ETIOLOGY Though the etiology is unknown, a few hypotheses based on associations with the
following conditions have been proposed:
i) Possible association of viral myocarditis (especially coxsackievirus B) with dilated
cardiomyopathy, due to presence of viral nucleic acids in the myocardium, has been noted.
ii) Association with toxic damage from cobalt and chemotherapy with doxorubicin and other
anthracyclines is implicated in some cases.
iii) Inherited mutations have been implicated due to occurrence of disease in families.
iv) Chronic alcoholism has been found associated with dilated cardiomyopathy.
v) Peripartum association has been observed in some cases.

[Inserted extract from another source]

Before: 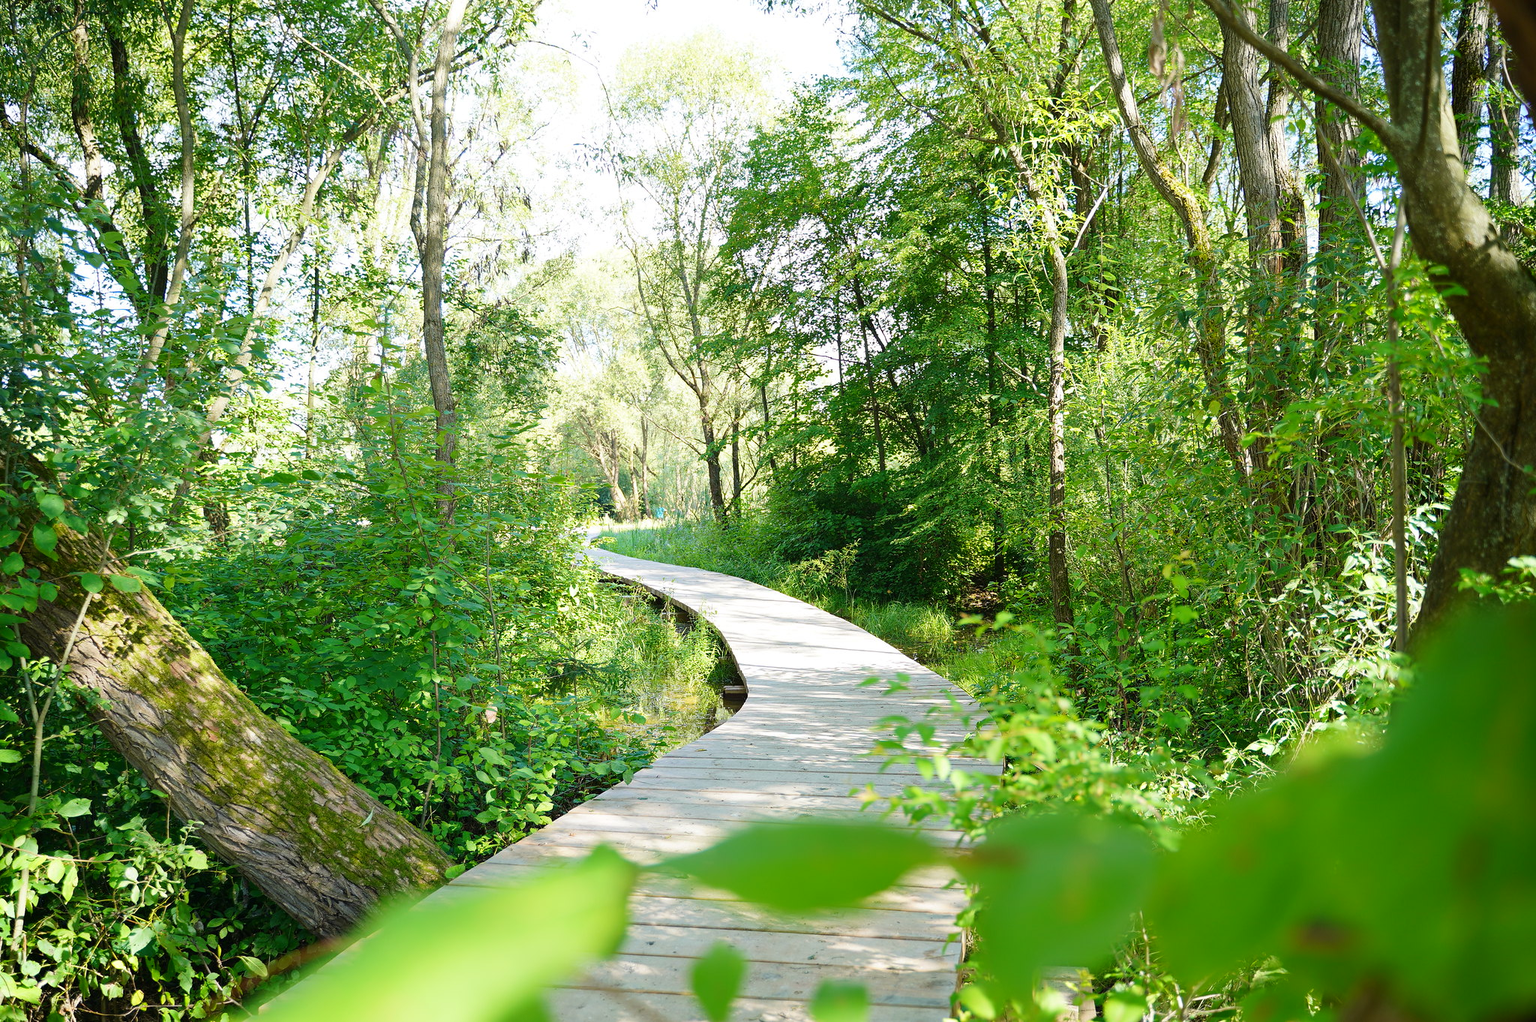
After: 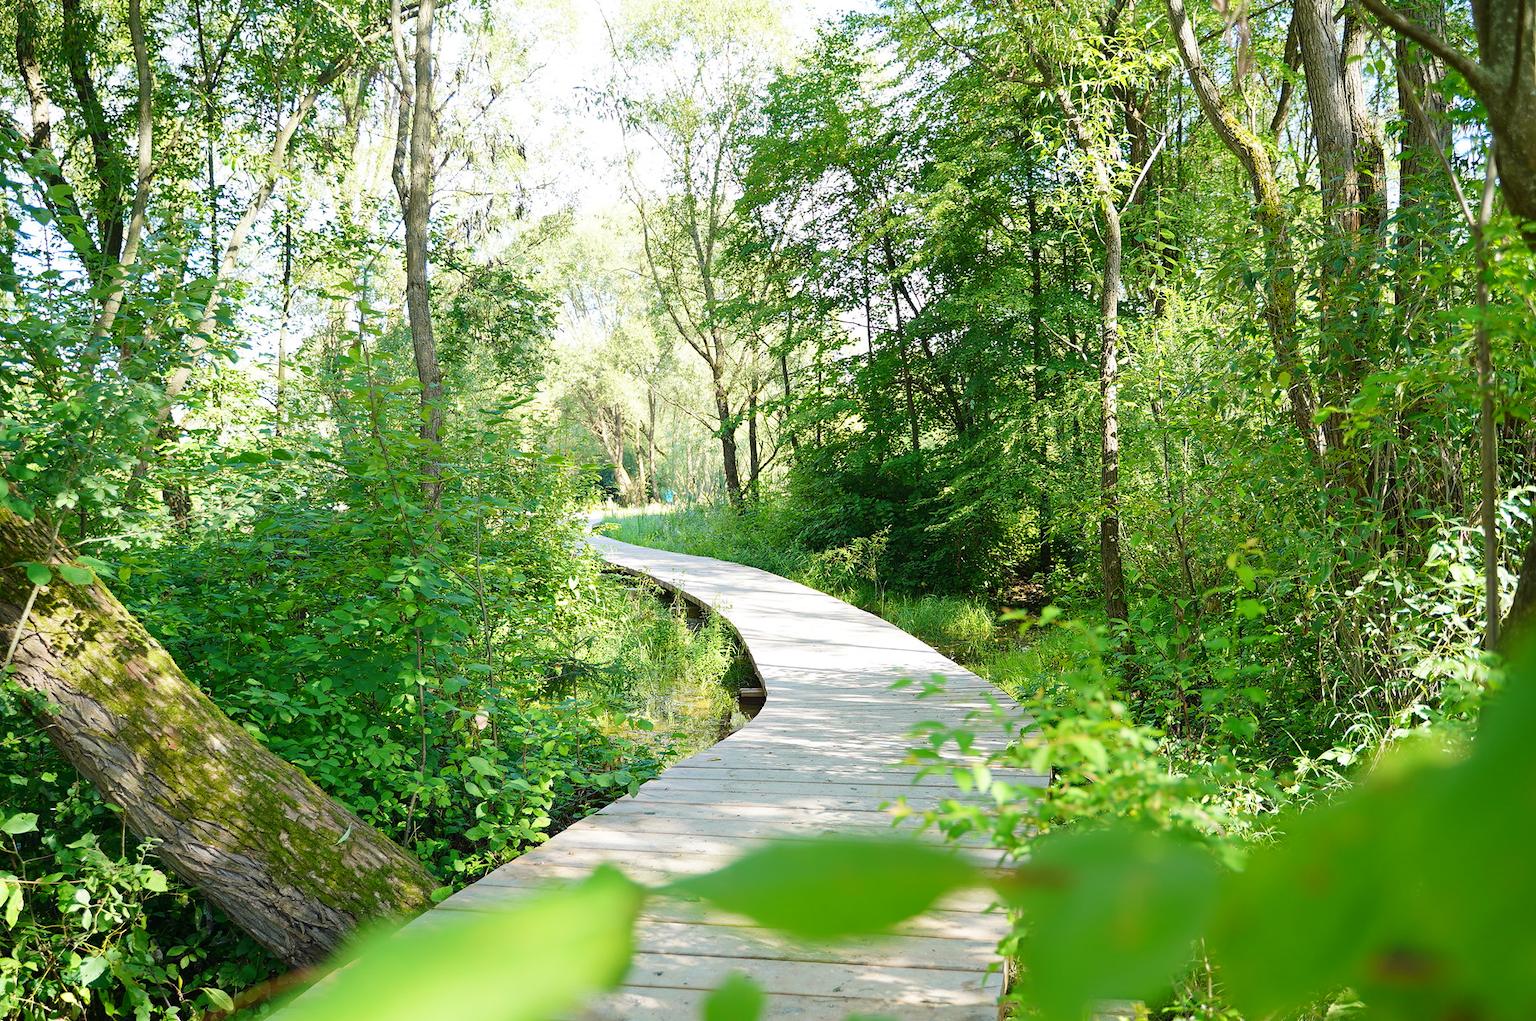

Poorly-nourished women may
develop this form of cardiomyopathy within a month before or after delivery (peripartum
cardiomyopathy).
Idiopathic Hypertrophic Cardiomyopathy
This form of cardiomyopathy is known by various synonyms like asymmetrical hypertrophy,
hypertrophic subaortic stenosis and Teare’s disease.
The disease occurs more frequently between the age of 25 and 50 years.
It is often asymptomatic but becomes symptomatic due to heavy physical activity causing
dyspnoea, angina, congestive heart failure and even sudden death
Idiopathic Restrictive (Obliterative or Infiltrative) Cardiomyopathy
This form of cardiomyopathy is characterised by restriction in ventricular filling due to reduction
in the volume of the ventricles.
PERICARDIAL DISEASES
Diseases of the pericardium are usually secondary to, or associated with, other cardiac and
systemic diseases.
These are discussed under 2 headings:
I. Pericardial fluid accumulations
II. Pericarditis
PERICARDIAL FLUID ACCUMULATIONS
Accumulation of fluid in the pericardial sac may be watery or pure blood.
2 types:
Hydropericardium (pericardial effusion)
Haemopericardium
PERICARDITIS
Pericarditis is the inflammation of the pericardial layers and is generally secondary to diseases in
the heart or caused by systemic diseases.
Pericarditis is classified into acute and chronic types, each of which may have several etiologies.